Creating a single garment takes a minimum of eight hours, and involves laser cutting the fabric before folding it into hundreds of modules, and finally sewing the modules together by hand. The resulting dimensionality brought to the garment is reminiscent of some of the work of celebrated Japanese designers such as Junya Watanabe, but the approach is his own. Neigum's collections also include garments constructed using a single sheet of paper for a pattern. Italian designer Massimo Vignelli, who works in packaging design, was a key inspiration of Neigum's for the last two seasons. Instead of folding a single piece of cardboard to form a box, Neigum folds a single piece of fabric to create a garment.
For this month’s Spotlight, Neigum has designed a custom BoF logo that incorporates his signature modular origami. The “O” is comprised of 18 identical modules, which are woven together and hand sewn in place.
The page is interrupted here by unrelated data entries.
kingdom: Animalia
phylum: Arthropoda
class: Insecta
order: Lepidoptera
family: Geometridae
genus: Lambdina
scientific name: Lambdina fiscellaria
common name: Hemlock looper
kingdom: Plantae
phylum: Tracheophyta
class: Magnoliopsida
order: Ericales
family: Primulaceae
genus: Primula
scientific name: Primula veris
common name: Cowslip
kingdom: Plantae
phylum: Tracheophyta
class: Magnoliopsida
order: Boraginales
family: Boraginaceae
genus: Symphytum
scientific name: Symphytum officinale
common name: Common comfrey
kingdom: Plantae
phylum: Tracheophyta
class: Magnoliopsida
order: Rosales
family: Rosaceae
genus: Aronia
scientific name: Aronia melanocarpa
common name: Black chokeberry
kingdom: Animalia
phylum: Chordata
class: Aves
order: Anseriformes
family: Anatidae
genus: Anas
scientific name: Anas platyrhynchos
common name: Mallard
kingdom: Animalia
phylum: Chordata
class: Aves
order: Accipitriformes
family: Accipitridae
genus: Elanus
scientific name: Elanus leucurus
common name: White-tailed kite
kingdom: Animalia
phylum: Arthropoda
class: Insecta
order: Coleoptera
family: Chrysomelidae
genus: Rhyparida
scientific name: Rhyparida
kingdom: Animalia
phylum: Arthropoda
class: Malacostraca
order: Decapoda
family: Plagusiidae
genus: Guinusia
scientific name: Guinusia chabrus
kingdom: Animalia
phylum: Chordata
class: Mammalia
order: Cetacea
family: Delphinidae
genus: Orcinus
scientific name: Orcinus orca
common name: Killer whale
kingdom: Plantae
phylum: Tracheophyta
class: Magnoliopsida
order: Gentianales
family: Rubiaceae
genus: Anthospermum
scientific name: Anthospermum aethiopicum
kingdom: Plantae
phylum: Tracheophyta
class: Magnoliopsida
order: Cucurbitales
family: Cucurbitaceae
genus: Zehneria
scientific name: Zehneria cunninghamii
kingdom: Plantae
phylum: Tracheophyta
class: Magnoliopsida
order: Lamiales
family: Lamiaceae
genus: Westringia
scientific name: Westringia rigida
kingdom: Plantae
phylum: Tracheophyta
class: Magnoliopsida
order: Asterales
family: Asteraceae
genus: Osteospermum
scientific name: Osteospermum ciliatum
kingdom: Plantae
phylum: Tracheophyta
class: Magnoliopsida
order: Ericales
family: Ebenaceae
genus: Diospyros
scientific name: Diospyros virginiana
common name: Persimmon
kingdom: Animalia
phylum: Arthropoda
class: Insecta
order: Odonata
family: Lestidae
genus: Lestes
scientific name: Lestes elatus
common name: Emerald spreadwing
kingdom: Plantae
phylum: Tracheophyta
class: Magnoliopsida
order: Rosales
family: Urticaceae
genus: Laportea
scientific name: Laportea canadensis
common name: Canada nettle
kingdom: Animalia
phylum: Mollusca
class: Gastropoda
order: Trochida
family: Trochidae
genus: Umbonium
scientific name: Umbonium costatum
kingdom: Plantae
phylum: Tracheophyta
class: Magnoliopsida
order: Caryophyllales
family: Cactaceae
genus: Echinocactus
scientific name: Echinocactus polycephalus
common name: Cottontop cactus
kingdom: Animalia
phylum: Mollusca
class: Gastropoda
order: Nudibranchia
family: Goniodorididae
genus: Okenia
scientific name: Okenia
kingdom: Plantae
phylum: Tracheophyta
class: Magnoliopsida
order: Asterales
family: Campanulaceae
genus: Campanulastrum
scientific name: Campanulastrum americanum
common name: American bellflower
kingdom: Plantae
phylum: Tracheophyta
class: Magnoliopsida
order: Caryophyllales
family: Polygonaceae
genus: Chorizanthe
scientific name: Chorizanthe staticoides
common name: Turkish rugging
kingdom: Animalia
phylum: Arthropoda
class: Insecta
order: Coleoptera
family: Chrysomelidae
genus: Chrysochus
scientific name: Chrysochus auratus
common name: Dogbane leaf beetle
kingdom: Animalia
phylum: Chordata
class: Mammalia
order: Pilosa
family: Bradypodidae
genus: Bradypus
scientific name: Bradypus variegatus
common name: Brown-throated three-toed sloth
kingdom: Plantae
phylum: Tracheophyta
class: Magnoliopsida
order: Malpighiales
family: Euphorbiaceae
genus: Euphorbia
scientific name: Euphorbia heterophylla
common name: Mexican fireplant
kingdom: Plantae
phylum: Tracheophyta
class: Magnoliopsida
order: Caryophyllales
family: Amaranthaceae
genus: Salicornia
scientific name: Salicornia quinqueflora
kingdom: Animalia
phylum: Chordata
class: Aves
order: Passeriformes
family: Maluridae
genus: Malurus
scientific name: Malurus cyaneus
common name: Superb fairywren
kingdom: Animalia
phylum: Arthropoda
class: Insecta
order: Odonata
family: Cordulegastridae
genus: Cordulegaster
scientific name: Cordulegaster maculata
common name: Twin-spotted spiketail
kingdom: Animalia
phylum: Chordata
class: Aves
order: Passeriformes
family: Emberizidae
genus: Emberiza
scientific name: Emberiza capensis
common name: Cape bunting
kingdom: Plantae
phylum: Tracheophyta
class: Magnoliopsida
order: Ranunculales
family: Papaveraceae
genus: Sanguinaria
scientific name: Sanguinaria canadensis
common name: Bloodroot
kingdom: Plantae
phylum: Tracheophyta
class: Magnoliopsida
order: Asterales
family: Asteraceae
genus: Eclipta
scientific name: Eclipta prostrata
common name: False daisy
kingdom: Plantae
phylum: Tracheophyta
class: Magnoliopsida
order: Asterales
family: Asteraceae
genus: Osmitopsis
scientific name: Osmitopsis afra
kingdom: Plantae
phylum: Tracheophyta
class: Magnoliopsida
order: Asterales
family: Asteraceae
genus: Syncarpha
Source: Sid Neigum for BoF
Retailers have taken notice. The line is carried by Jonathan+Olivia in Toronto, ØDD in New York, Des Kohan in Los Angeles and Eizenstien in London. Historically, Canadian department stores are slow to embrace home-grown talent. As a result, arguably, Neigum’s crowning achievement to date is securing prime floor space in The Room at Hudson’s Bay in Toronto. “Women who are buying into big European brands like Alaïa are also buying into Sid’s collection,” says Nicholas Mellamphy, buying director at The Room. “When a consumer has the ability to buy anyone but buys someone new, it shows that the designer has the ability to penetrate the market.”
Looking to the future, Neigum is focused on scaling his manufacturing and growing his retail presence. He also dreams of having a research lab to develop and test his ideas. “Myself, an engineer, an industrial designer, an architect — people that have the technical skills and know-how, and together, we’d go nuts.”